Avec la reprise des hostilités par l’entée en guerre de l’Angola, Mobutu n’avait pratiquement aucune chance de rester au pouvoir. Son armée était en ruine et l’avancée des rebelles de Kabila n’était freinée que par le climat et le manque de routes. Le 15 mars 1997, les rebelles s’emparèrent de Kisangani, le 5 avril de Mbuji-Mayi (la capitale du diamant du pays), et le 9 avril de Lubumbashi, où ils installèrent leur quartier général. Alors que les rebelles avançaient vers Kinshasa, la communauté internationale a tenté de négocier un règlement. Cependant, l’AFDL n’a pas pris au sérieux la perspective de négociations, même si elle y a participé pour éviter les critiques internationales. Les troupes gouvernementales n’ont même pas réussi à organiser la défense de la capitale : en mai, les rebelles étaient déjà aux portes de Kinshasa. Le 16 mai 1997, une armée multinationale dirigée par Kabila entre à Kinshasa. Mobutu s’est enfui au Maroc, où il est décédé le 7 septembre 1997.
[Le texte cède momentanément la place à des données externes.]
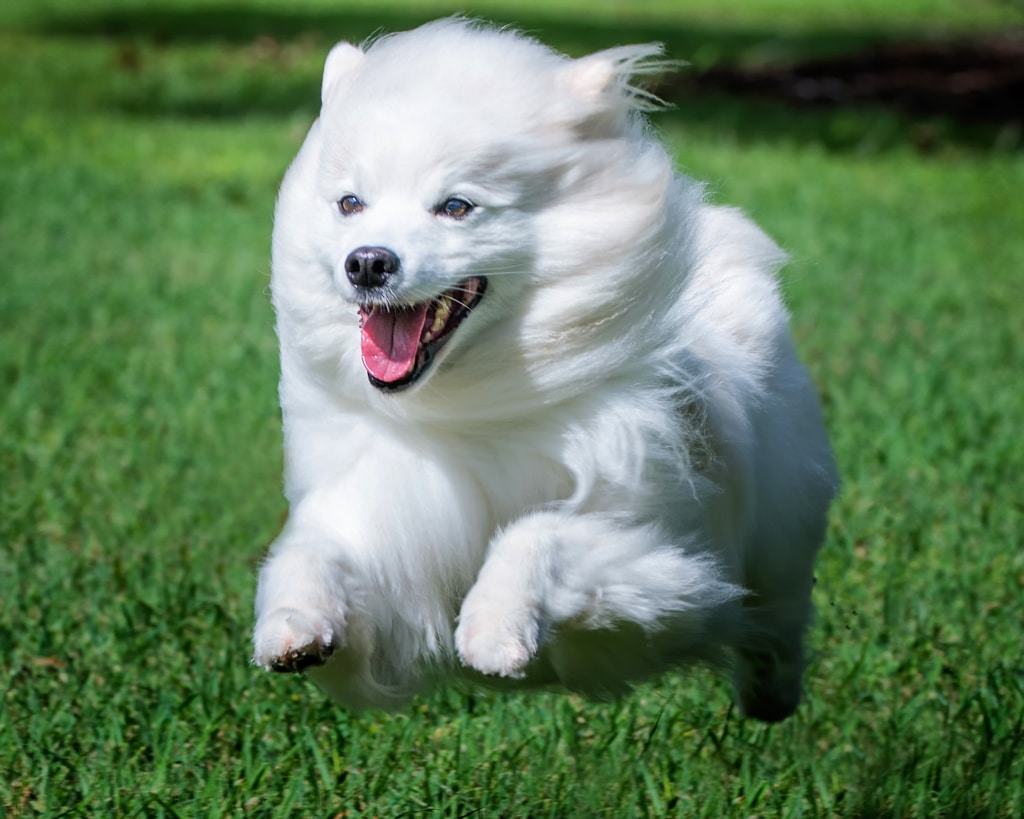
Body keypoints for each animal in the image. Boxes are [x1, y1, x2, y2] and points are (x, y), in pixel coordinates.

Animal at [251, 19, 835, 720]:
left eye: (456, 206)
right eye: (349, 204)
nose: (366, 262)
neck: (471, 404)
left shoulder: (666, 561)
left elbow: (538, 534)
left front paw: (494, 628)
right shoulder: (385, 526)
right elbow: (314, 553)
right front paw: (291, 624)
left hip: (778, 525)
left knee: (779, 614)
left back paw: (772, 693)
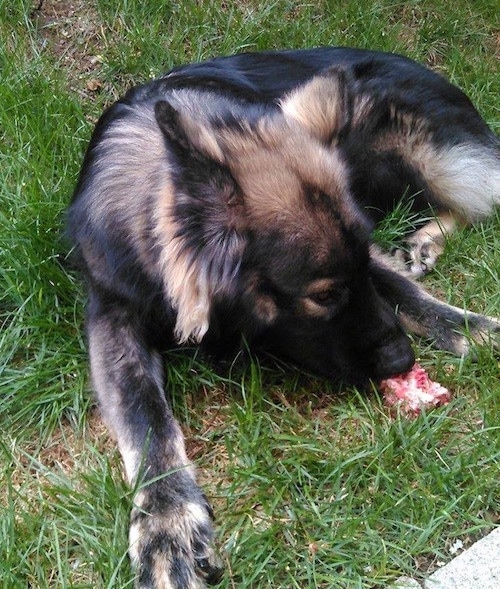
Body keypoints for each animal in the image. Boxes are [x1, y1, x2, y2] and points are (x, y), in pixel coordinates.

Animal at [67, 48, 500, 584]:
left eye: (358, 272)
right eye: (325, 295)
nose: (403, 361)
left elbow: (402, 289)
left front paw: (471, 329)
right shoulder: (112, 314)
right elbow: (144, 415)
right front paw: (167, 521)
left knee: (475, 201)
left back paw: (424, 240)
Le 17 mai, Kabila s’est déclaré président et a rebaptisé le Zaïre République démocratique du Congo.

Conséquences

Kabila en est également venu à être considéré par beaucoup des congolais comme une marionnette des régimes étrangers qui l’ont porté au pouvoir. Pour contrer cette image et accroître le soutien national, il a commencé à s’opposer à ses anciens alliés. Cela a conduit à l’expulsion de toutes les troupes étrangères de la République démocratique du Congo le 26 juillet 1998, mais a retourné les voisins de la République démocratique du Congo une fois encore contre le Congo, qu’ils voulaient dominaient. Ainsi, le août 1998, une nouvelle guerre a éclatée, la Deuxième Guerre du Congo.